** Records to use **
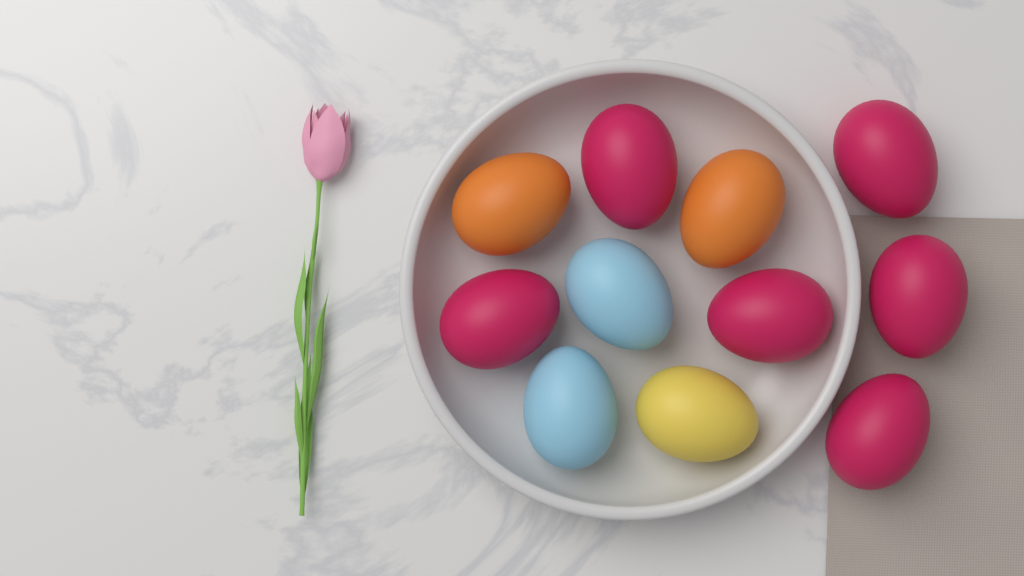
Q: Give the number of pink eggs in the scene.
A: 6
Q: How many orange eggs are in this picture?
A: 2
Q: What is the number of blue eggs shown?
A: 2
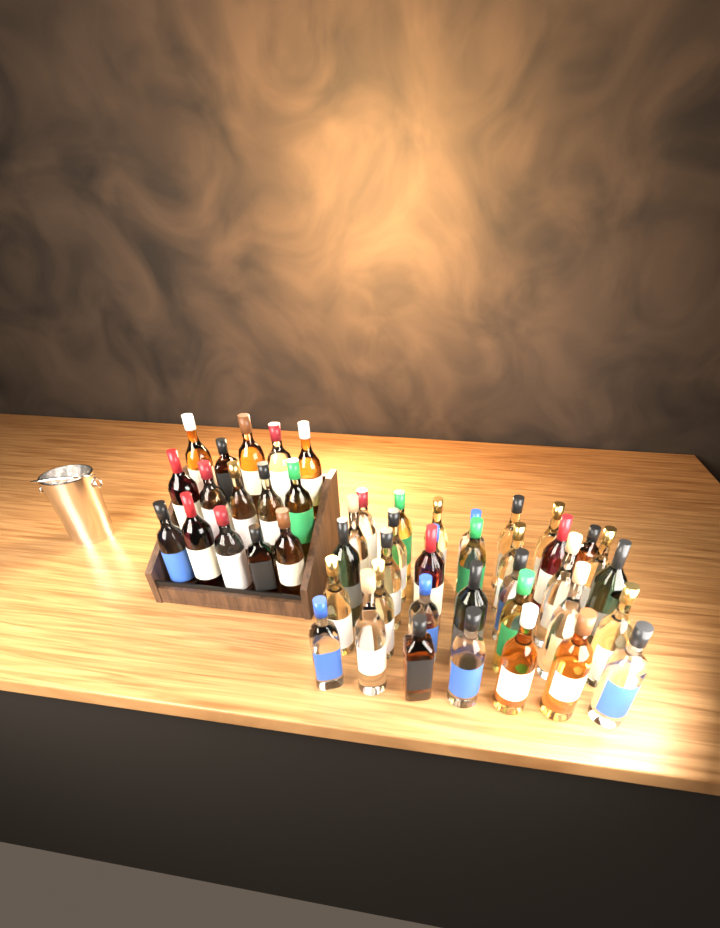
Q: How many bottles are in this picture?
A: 49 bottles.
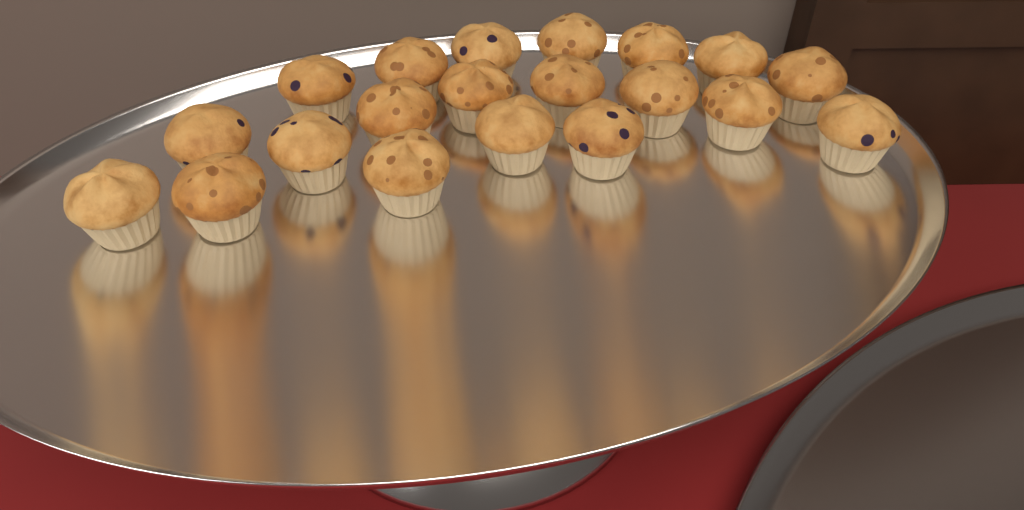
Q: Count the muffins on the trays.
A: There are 20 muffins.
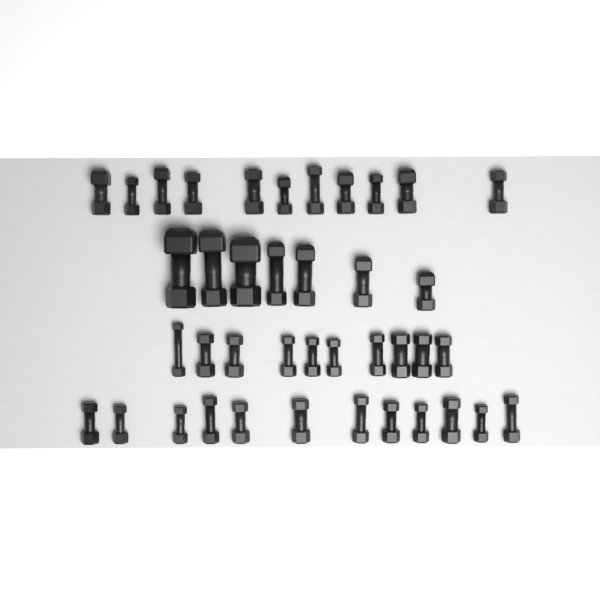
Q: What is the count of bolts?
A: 40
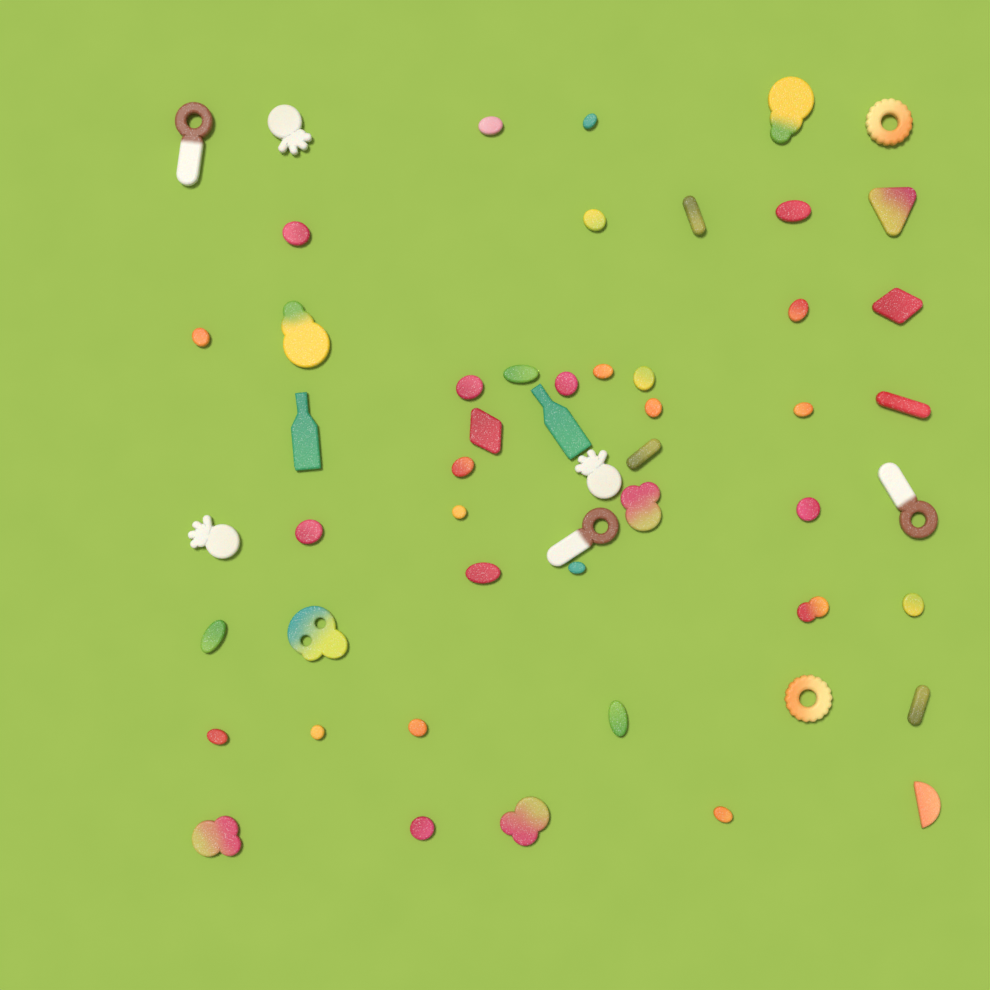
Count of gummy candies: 53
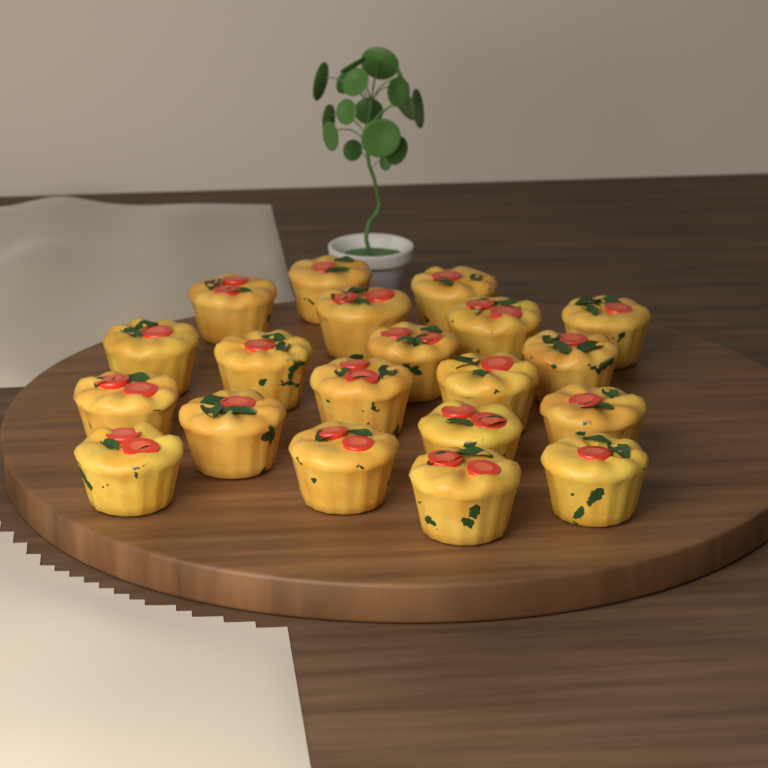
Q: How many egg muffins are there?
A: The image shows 20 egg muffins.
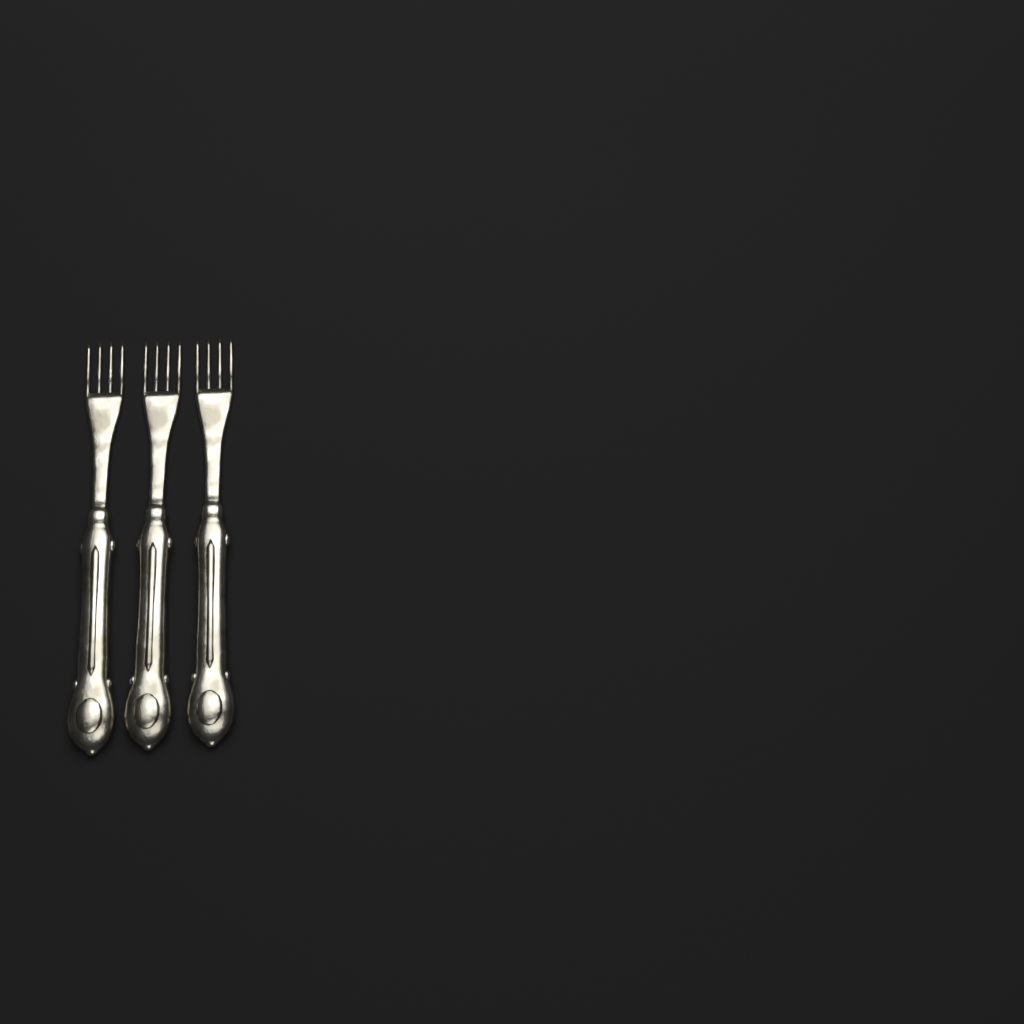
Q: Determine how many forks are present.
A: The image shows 3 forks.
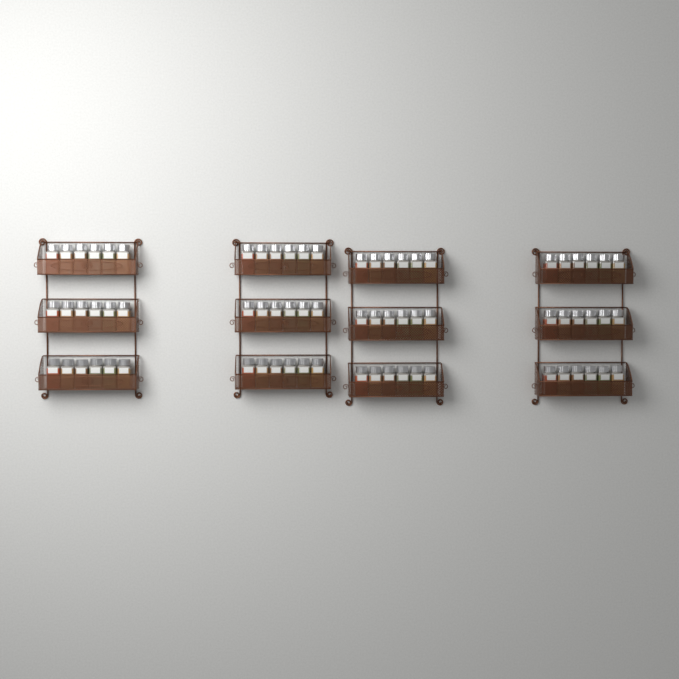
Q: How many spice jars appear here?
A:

** What is being asked **
Please print the whole listing above word for word, leaving out the pictures.

** Solution below **
Q: Give the number of pink eggs in the scene.
A: 6
Q: How many orange eggs are in this picture?
A: 2
Q: What is the number of blue eggs shown?
A: 2
Q: How many bottles are in this picture?
A: 49 bottles.
Q: Count the muffins on the trays.
A: There are 20 muffins.
Q: What is the count of bolts?
A: 40
Count of gummy candies: 53
Q: How many egg muffins are there?
A: The image shows 20 egg muffins.
Q: Determine how many forks are present.
A: The image shows 3 forks.
Q: How many spice jars appear here?
A:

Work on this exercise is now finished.